▸ Goal of the exercise:
Where the string "coordinate" occurs in a line of the entries below, copy that line.

(Stored items)
+++++

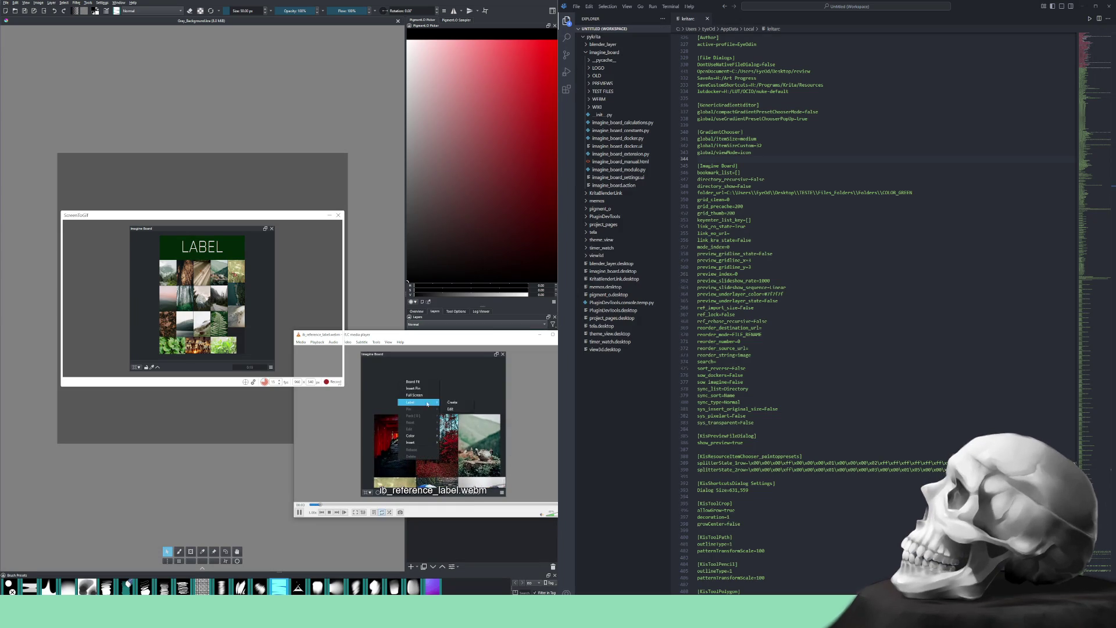
{"action": "key", "text": "ctrl+q"}
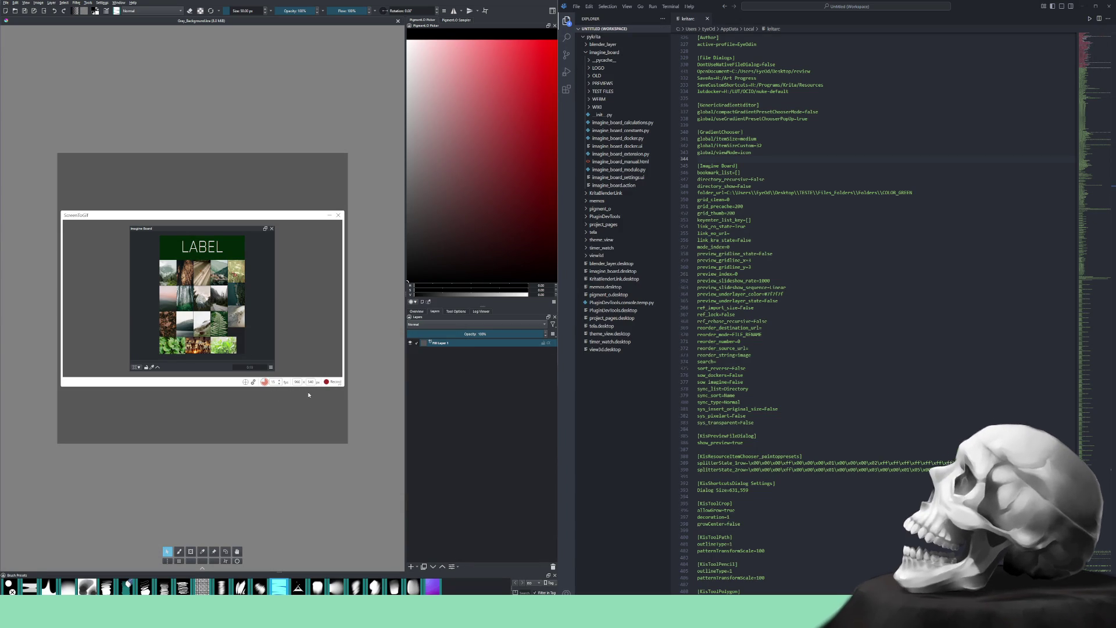
{"action": "left_click", "coordinate": [335, 382]}
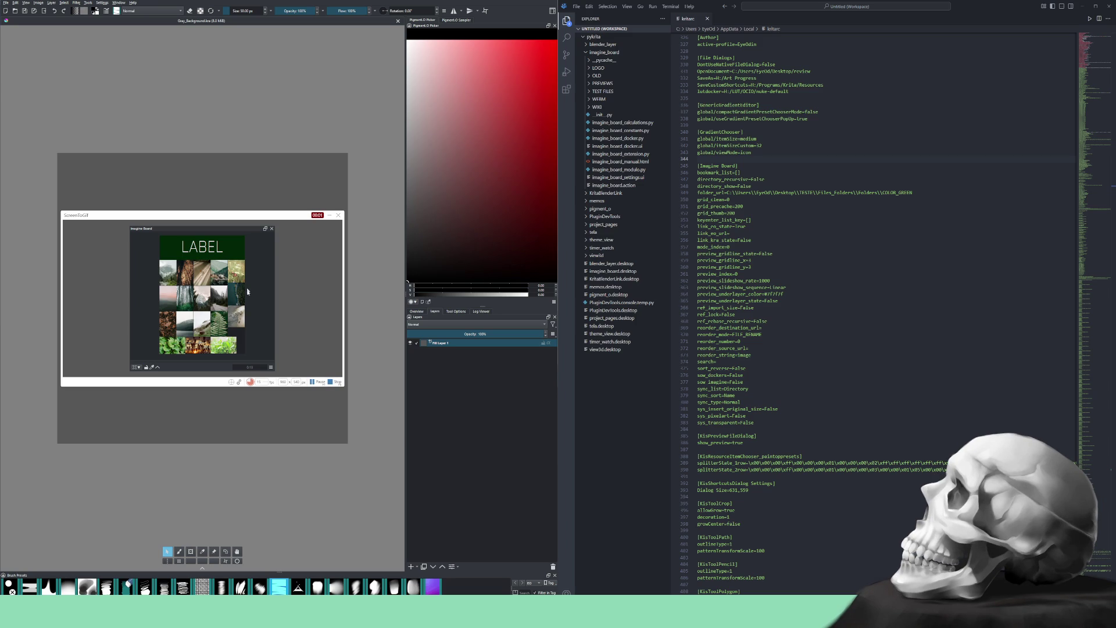
Add a Reference > Label box to the Imagine Board and move it down-left
{"action": "right_click", "coordinate": [235, 268]}
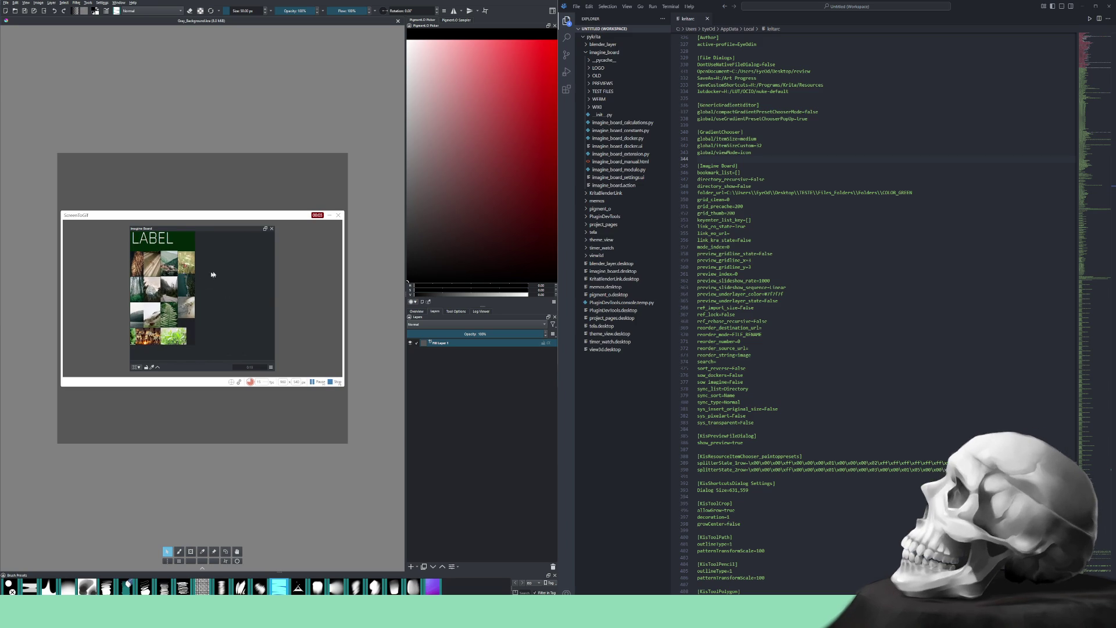
{"action": "mouse_move", "coordinate": [256, 275]}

+++++

▸ Exercise answer:
{"action": "left_click", "coordinate": [335, 382]}
{"action": "right_click", "coordinate": [235, 268]}
{"action": "mouse_move", "coordinate": [256, 275]}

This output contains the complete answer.